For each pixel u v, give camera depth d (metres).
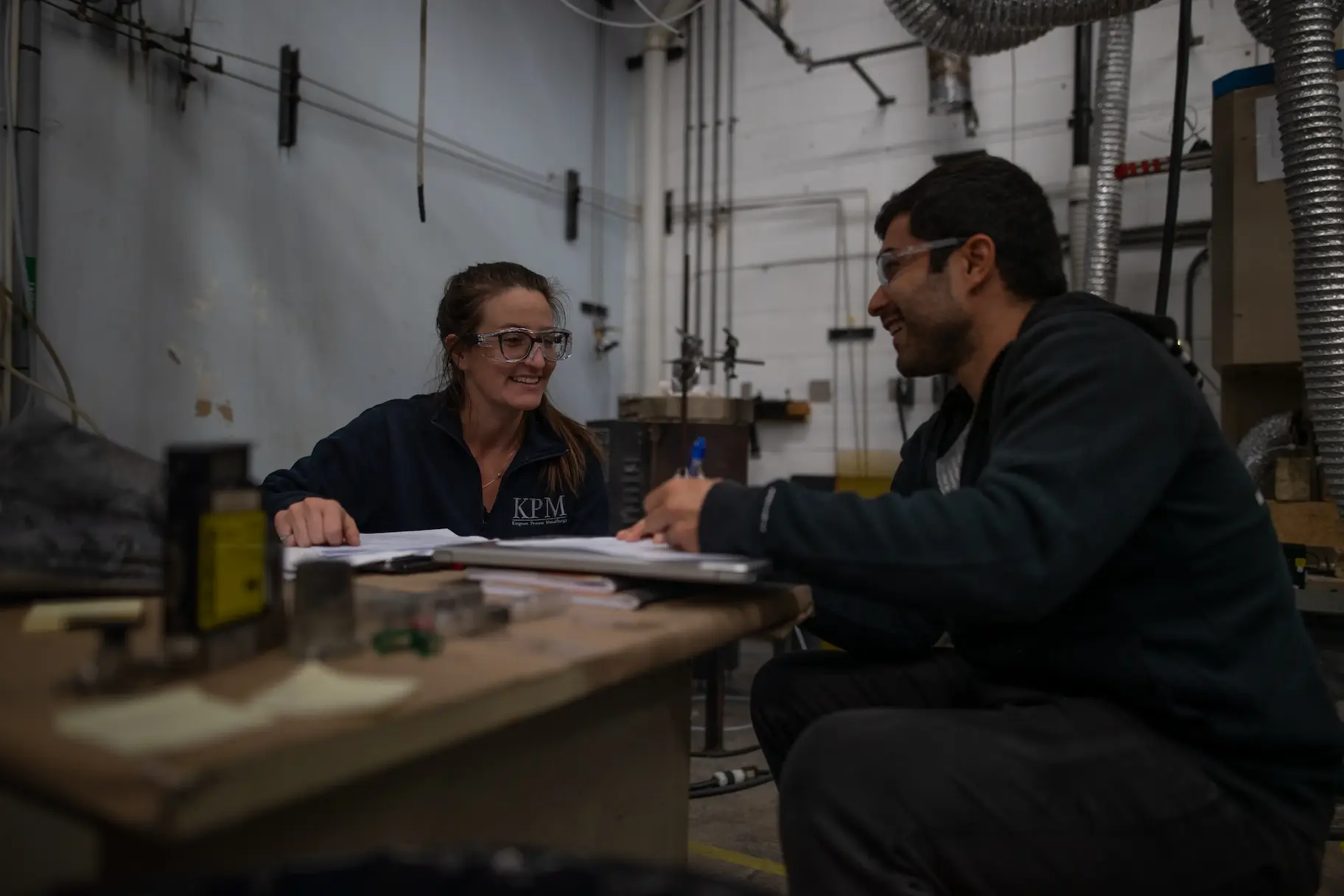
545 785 0.61
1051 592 0.64
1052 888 0.66
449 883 0.35
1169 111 3.01
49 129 1.99
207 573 0.46
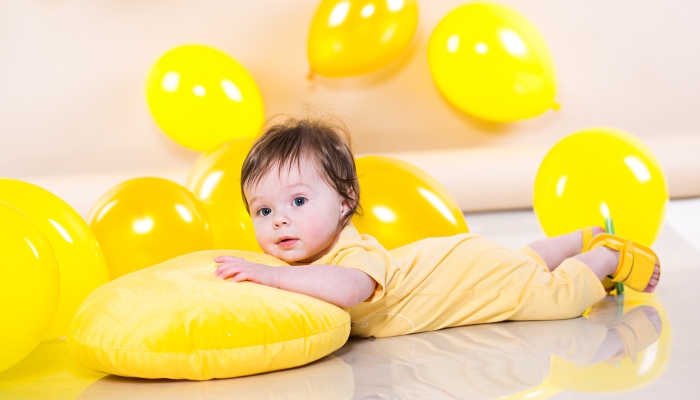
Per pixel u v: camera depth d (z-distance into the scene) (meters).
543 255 1.67
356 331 1.45
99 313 1.18
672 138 3.74
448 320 1.47
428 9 3.93
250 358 1.15
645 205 1.99
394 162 1.92
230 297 1.18
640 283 1.65
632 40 3.91
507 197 3.44
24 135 4.02
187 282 1.21
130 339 1.13
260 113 3.49
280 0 3.99
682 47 3.91
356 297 1.29
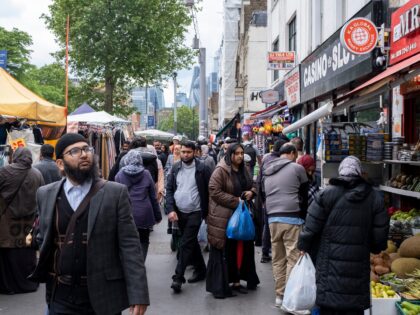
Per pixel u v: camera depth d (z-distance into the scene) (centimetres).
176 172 734
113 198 344
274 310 632
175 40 3594
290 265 632
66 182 354
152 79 3544
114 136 1791
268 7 2373
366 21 789
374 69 850
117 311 338
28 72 4341
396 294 568
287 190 641
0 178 679
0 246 685
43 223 348
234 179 694
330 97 1265
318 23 1473
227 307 645
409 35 719
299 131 1692
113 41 3142
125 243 343
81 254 334
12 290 696
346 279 452
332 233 461
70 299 336
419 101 831
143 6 3209
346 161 472
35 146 951
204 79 2175
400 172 793
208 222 695
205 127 2173
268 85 2370
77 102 3556
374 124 1027
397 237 717
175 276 714
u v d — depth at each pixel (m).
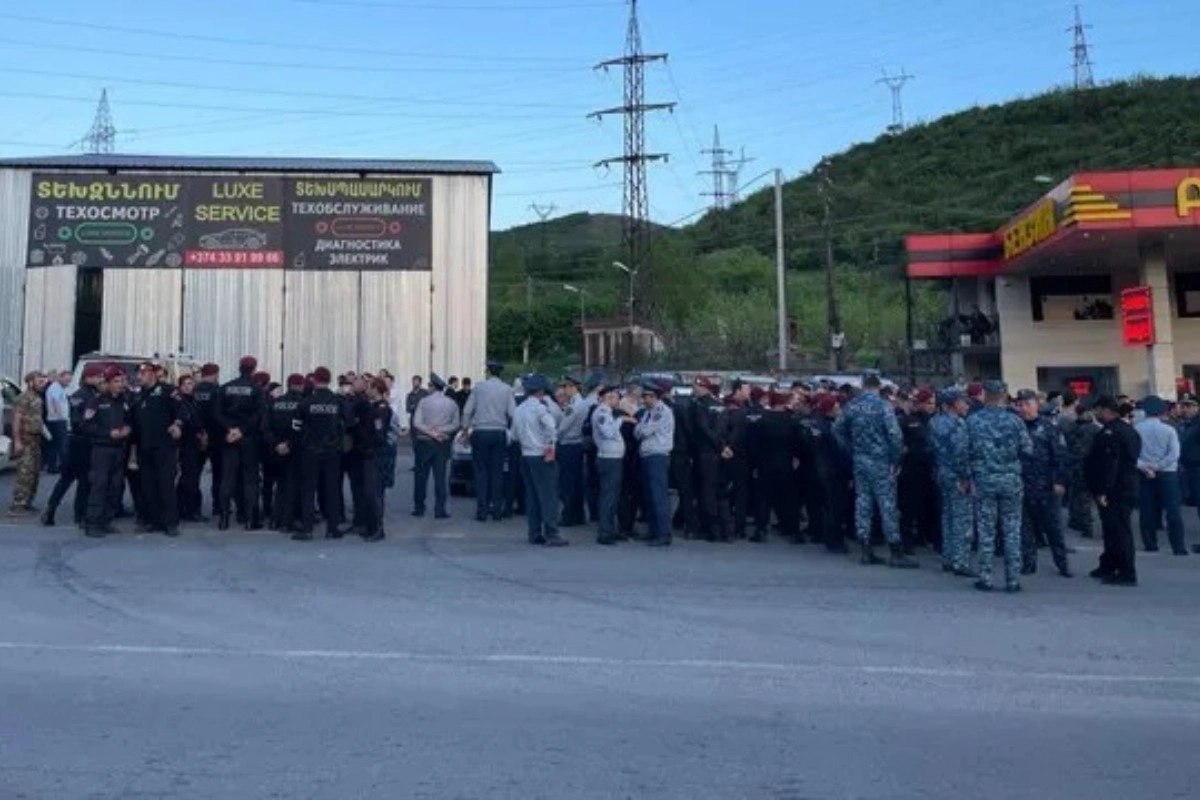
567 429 14.48
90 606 8.83
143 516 13.24
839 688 6.65
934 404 12.97
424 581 10.28
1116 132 111.75
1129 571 10.76
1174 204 27.22
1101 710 6.24
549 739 5.59
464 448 17.28
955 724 5.94
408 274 29.59
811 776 5.08
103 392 12.88
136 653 7.26
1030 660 7.44
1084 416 14.59
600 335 67.56
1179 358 35.12
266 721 5.83
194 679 6.64
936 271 37.91
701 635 8.10
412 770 5.09
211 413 13.67
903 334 65.88
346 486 18.05
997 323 38.75
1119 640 8.10
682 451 13.54
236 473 13.67
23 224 29.09
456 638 7.86
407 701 6.24
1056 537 11.35
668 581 10.52
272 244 29.42
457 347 29.52
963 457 10.59
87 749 5.36
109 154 30.41
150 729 5.67
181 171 29.36
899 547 11.69
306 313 29.38
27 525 13.77
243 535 13.13
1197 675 7.07
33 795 4.74
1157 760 5.38
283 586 9.88
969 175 114.88
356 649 7.47
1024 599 9.84
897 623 8.65
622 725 5.84
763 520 13.50
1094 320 36.81
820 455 12.80
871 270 89.44
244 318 29.23
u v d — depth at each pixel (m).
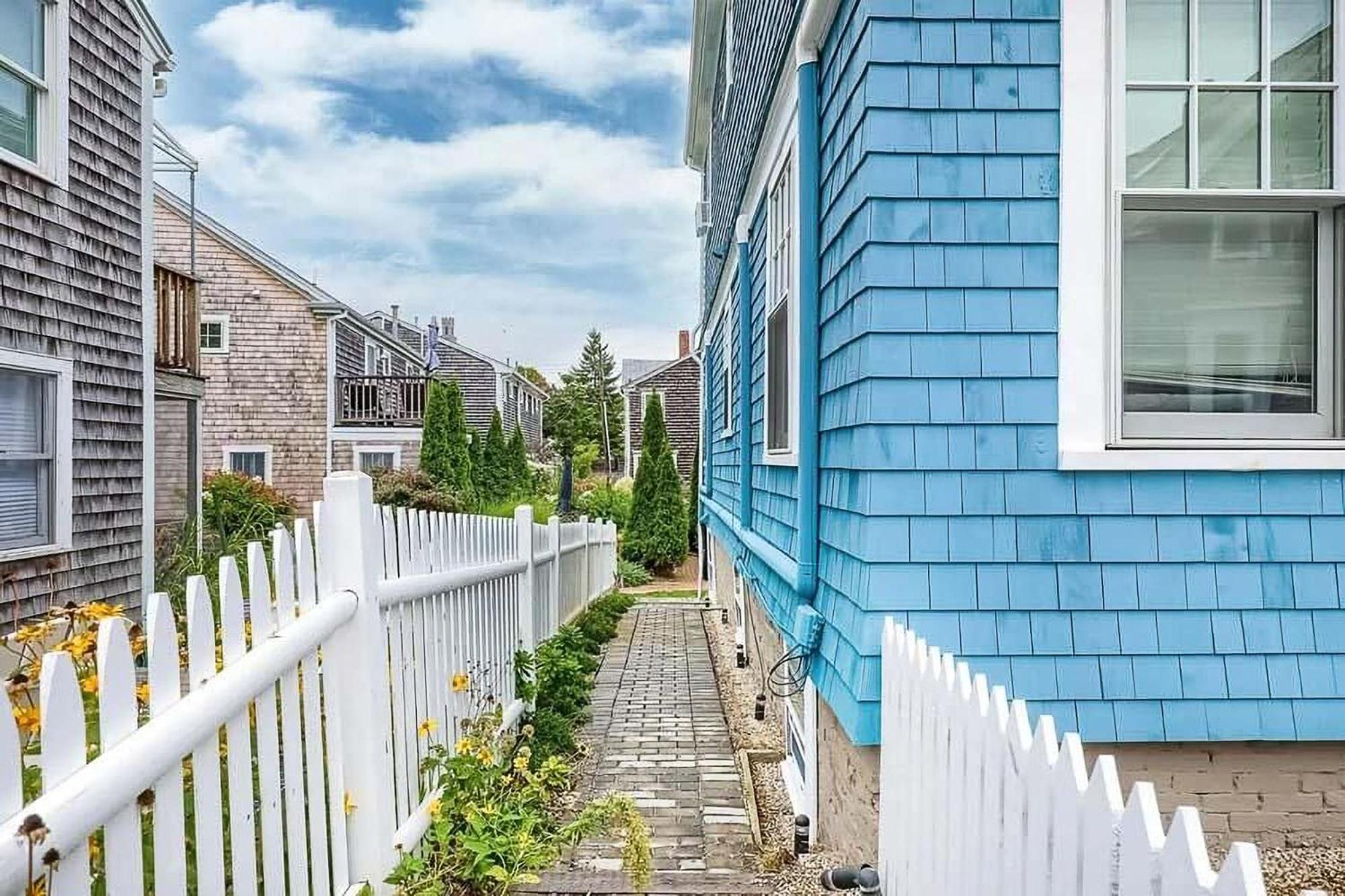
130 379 7.81
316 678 2.19
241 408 17.50
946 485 2.70
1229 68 2.77
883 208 2.73
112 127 7.54
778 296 5.12
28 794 1.82
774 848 3.46
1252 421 2.80
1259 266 2.81
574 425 46.81
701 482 14.30
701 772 4.51
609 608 10.39
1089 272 2.72
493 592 4.38
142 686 2.19
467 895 2.71
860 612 2.75
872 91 2.73
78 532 7.04
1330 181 2.75
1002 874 1.70
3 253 6.18
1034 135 2.74
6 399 6.43
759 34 5.61
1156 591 2.68
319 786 2.18
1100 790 1.32
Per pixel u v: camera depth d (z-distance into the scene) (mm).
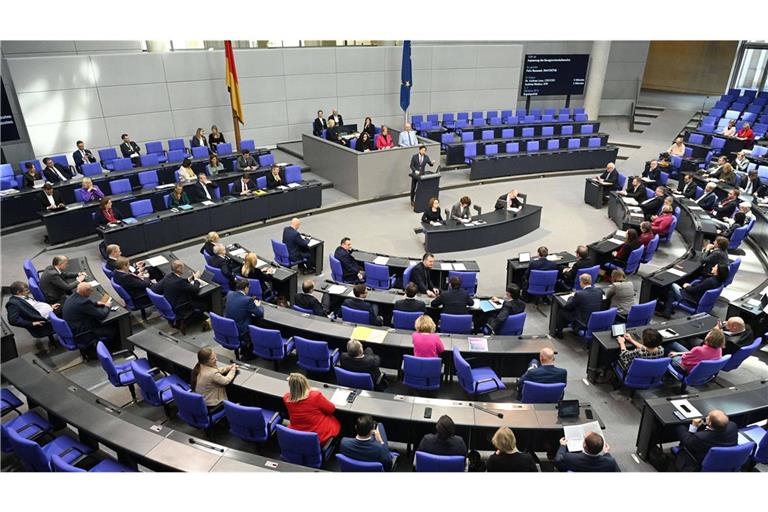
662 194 12102
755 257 11070
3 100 13859
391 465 4797
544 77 20312
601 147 17469
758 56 22578
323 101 18172
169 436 4805
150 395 5887
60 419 5367
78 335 7035
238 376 5777
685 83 25359
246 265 8297
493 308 7562
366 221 12906
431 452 4664
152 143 14906
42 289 7914
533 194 15188
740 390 5625
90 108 14422
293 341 6965
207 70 16016
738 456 4684
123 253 10484
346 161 14055
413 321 7215
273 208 12688
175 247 11234
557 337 8141
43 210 11031
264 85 17047
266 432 5320
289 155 17172
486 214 11891
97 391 6742
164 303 7641
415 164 13320
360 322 7371
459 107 20359
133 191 12195
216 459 4527
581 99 23281
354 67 18250
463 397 6688
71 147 14383
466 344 6559
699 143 17406
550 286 8805
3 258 10484
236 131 15617
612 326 6816
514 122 19453
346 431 5523
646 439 5543
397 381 7020
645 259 10258
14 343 6852
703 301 8062
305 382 5090
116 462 4777
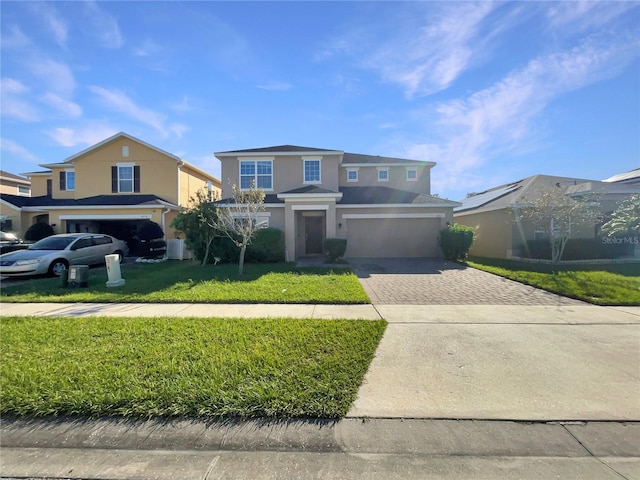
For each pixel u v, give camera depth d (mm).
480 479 2482
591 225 15062
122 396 3441
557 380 3902
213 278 10672
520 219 15977
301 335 5289
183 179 21500
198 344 4895
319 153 18953
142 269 13188
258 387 3627
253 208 11859
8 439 2980
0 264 10992
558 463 2648
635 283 9570
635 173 22047
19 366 4152
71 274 9406
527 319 6344
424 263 15023
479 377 3980
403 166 22031
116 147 20672
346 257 17406
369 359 4422
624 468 2590
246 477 2541
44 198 22750
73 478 2570
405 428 3070
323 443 2891
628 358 4516
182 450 2844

§ BRIEF:
An exact reproduction of all the records is required, with no pictures included.

§ EXERCISE OUTPUT:
For each pixel u v, give camera depth d (metres).
545 785 0.61
1051 592 0.64
1052 888 0.66
449 883 0.35
1169 111 3.01
49 129 1.99
207 573 0.46
Per pixel u v: camera depth d (z-distance into the scene) (meters).
543 255 1.67
356 331 1.45
99 313 1.18
672 138 3.74
448 320 1.47
428 9 3.93
250 358 1.15
645 205 1.99
394 162 1.92
230 297 1.18
640 283 1.65
632 40 3.91
507 197 3.44
24 135 4.02
187 282 1.21
130 339 1.13
260 113 3.49
280 0 3.99
682 47 3.91
356 297 1.29
Per pixel u v: camera depth d (z-distance into the scene) (centimetres).
176 172 734
113 198 344
274 310 632
175 40 3594
290 265 632
66 182 354
152 79 3544
114 136 1791
268 7 2373
366 21 789
374 69 850
117 311 338
28 72 4341
396 294 568
287 190 641
0 178 679
0 246 685
43 223 348
234 179 694
330 97 1265
318 23 1473
227 307 645
409 35 719
299 131 1692
113 41 3142
125 243 343
81 254 334
12 290 696
346 279 452
332 233 461
70 299 336
419 101 831
143 6 3209
346 161 472
35 146 951
204 79 2175
400 172 793
208 222 695
205 127 2173
268 85 2370
77 102 3556
374 124 1027
397 237 717
175 276 714
u v d — depth at each pixel (m).
567 429 14.48
90 606 8.83
143 516 13.24
839 688 6.65
934 404 12.97
424 581 10.28
1116 132 111.75
1129 571 10.76
1174 204 27.22
1101 710 6.24
549 739 5.59
464 448 17.28
955 724 5.94
408 274 29.59
811 776 5.08
103 392 12.88
136 653 7.26
1030 660 7.44
1084 416 14.59
600 335 67.56
1179 358 35.12
266 721 5.83
194 679 6.64
936 271 37.91
701 635 8.10
412 770 5.09
211 413 13.67
903 334 65.88
346 486 18.05
997 323 38.75
1119 640 8.10
682 451 13.54
236 473 13.67
23 224 29.09
456 638 7.86
407 701 6.24
1056 537 11.35
668 581 10.52
272 244 29.42
457 347 29.52
963 457 10.59
87 749 5.36
109 154 30.41
150 729 5.67
181 171 29.36
899 547 11.69
306 313 29.38
27 525 13.77
243 535 13.13
1197 675 7.07
33 795 4.74
1157 760 5.38
283 586 9.88
969 175 114.88
356 649 7.47
1024 599 9.84
897 623 8.65
622 725 5.84
763 520 13.50
1094 320 36.81
820 455 12.80
871 270 89.44
244 318 29.23
u v d — depth at each pixel (m).
130 379 7.81
316 678 2.19
241 408 17.50
946 485 2.70
1229 68 2.77
883 208 2.73
112 127 7.54
778 296 5.12
28 794 1.82
774 848 3.46
1252 421 2.80
1259 266 2.81
574 425 46.81
701 482 14.30
701 772 4.51
609 608 10.39
1089 272 2.72
493 592 4.38
142 686 2.19
467 895 2.71
860 612 2.75
872 91 2.73
78 532 7.04
1330 181 2.75
1002 874 1.70
3 253 6.18
1034 135 2.74
6 399 6.43
759 34 5.61
1156 591 2.68
319 786 2.18
1100 790 1.32
Per pixel u v: camera depth d (z-distance into the scene) (mm).
662 194 12102
755 257 11070
3 100 13859
391 465 4797
544 77 20312
601 147 17469
758 56 22578
323 101 18172
169 436 4805
150 395 5887
60 419 5367
78 335 7035
238 376 5777
685 83 25359
246 265 8297
493 308 7562
366 221 12906
431 452 4664
152 143 14906
42 289 7914
533 194 15188
740 390 5625
90 108 14422
293 341 6965
207 70 16016
738 456 4684
123 253 10484
346 161 14055
413 321 7215
273 208 12688
175 247 11234
557 337 8141
43 210 11031
264 85 17047
266 432 5320
289 155 17172
486 214 11891
97 391 6742
164 303 7641
415 164 13320
360 322 7371
459 107 20359
133 191 12195
216 459 4527
581 99 23281
354 67 18250
463 397 6688
71 147 14383
466 344 6559
699 143 17406
550 286 8805
3 258 10484
236 131 15617
612 326 6816
514 122 19453
346 431 5523
646 439 5543
397 381 7020
645 259 10258
14 343 6852
703 301 8062
305 382 5090
116 462 4777
For each pixel u v, give camera depth d (mm).
480 479 2482
591 225 15062
122 396 3441
557 380 3902
213 278 10672
520 219 15977
301 335 5289
183 179 21500
198 344 4895
319 153 18953
142 269 13188
258 387 3627
253 208 11859
8 439 2980
0 264 10992
558 463 2648
635 283 9570
635 173 22047
19 366 4152
71 274 9406
527 319 6344
424 263 15023
479 377 3980
403 166 22031
116 147 20672
346 257 17406
369 359 4422
624 468 2590
246 477 2541
44 198 22750
73 478 2570
405 428 3070
323 443 2891
628 358 4516
182 450 2844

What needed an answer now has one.